Getting Back In The Game: Breaking The News

This is a weekly series. To read past columns, click here.

Eric [2:38pm]: Hey dudes. I know we’re having an important talk about what rooftop bar we’re hitting after work, but I have some news. I think I’m going to propose to Alyssa when we’re in Italy next month.

Jack [2:51pm]: That’s cool. Anyway I was thinking let’s hit up Centennial’s because they just added those shuffle board courts plus they have decent happy hour deals. Y’all down?

Jack [2:51pm]: Just kidding. What the fuck? When did you decide this? I mean, Alyssa’s awesome and way out of your league, so I get it, but it’s kinda quick, right?

Eric [2:52pm]: Lmao you fucking asshole.

Eric [2:53pm]: But yeah it’s something I’ve been thinking about for the last couple months. We’d be dating for almost two years when I propose, and if we do a year-long engagement, it doesn’t seem that crazy to me. Plus, proposing on the coast of Italy is the best story ever.

Kyle [2:56pm]: Dude that’s awesome! For real though, you’ll have the trump story anytime people start asking for proposal stories. My brother proposed in his backyard and his wife just lies when we people ask lol.
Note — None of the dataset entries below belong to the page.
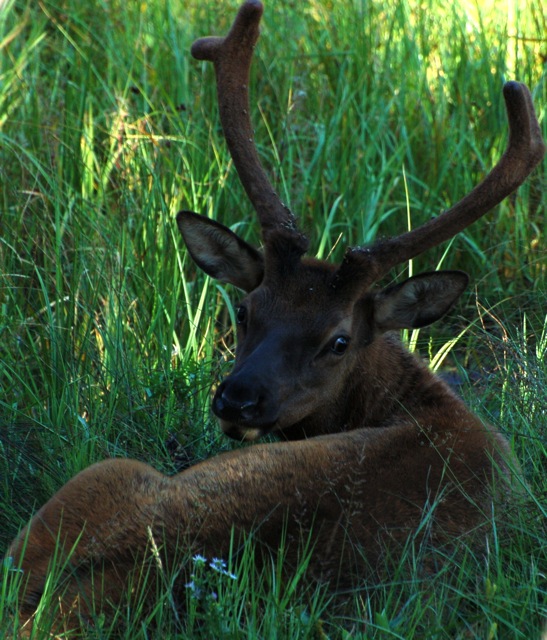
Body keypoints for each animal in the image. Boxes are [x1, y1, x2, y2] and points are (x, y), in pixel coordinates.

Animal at [5, 0, 545, 634]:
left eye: (339, 341)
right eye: (245, 308)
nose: (238, 400)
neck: (424, 401)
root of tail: (48, 612)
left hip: (105, 471)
Andrew [2:58pm]: Yoooo that’s tight dude. You know being the first wedding means it’s gonna be a fucking shitshow, right? Jack will probably bring a Tinder date as his plus one.

Jack [3:01pm]: You’re damn right I will, and she’ll be hotter than whatever girl you’re “dating but not dating” next year.

Eric [3:03pm]: Hahaha that’s hilarious that you think any of you guys are getting plus ones. It’s a toss up if you’re even gonna get invites, you fucking animals.

Andrew [3:05pm]: Woah what about Hillary? We’ve been together for a minute.

Eric [3:06pm]: You mean the girl we’ve only met four times who won’t post pictures of you on social media? Definitely not.

Jack [3:07pm]: Yeah, because if she came she’d probably bring her husband and that’ll completely throw off the seating arrangements.

Kyle [3:07pm]: I’m bringing Jack’s mom as my plus one.

Eric [3:10pm]: You guys convinced me, I’m not proposing anymore.

Jack [3:11pm]: Lol. So what’s your plan? You gonna have a speech prepped or just wing it? How are you gonna sneak the ring into your luggage? Have you asked her dad yet?

Eric [3:15pm]: Shit dude, I don’t know. I haven’t even bought the ring yet. Do I have to tell her dad? Is that still a thing in 2019?

Andrew [3:21pm]: I think it depends on what Alyssa would want. Have you asked her? She knows this is coming, right?

Eric [3:23pm]: Fuck no, why would I ruin the surprise and tell her I’m gonna propose?

Kyle [3:25pm]: Dude, you don’t have to ruin the surprise, but you have to know she’s down to marry you. You’ve never talked about marriage and what her timeline or expectations are or whatever?

Jack [3:27pm]: I don’t think I’ve ever said this before, but Kyle’s 100% right. You can’t just spring marriage on someone.

Eric [3:42pm]: I’m not springing it on her, she’s definitely down to get married. She’s been dropping hints like crazy. Plus who can say no to a proposal in Italy? I’ll figure out about the dad thing though, that’s a good idea.

Andrew [3:44pm]: You gotta get that ring size, too. Steal one of her rings and take it to the jeweler when you go.

Eric [3:45pm]: Oh yeah, good looks.

Jack [4:12pm]: Duuuuude. I’m not trying to be a dick, because I’m sure Alyssa wants to marry you, but you should really have a straight forward talk with her about wanting to get married like in the next year or whatever.

Jack [4:12pm]: Sometimes people just have different timelines, you know? Remember what happened to Brett when he proposed to his girlfriend right after graduation? And they’d been together like 5 years.

Eric [4:16pm]: Didn’t he propose when he was hammered like on her sorority house lawn? I get what you’re saying man, but I know Alyssa and I are on the same page with this.

Eric [4:49pm]: Anyway onto more pressing matters…Centennial for rooftop beers?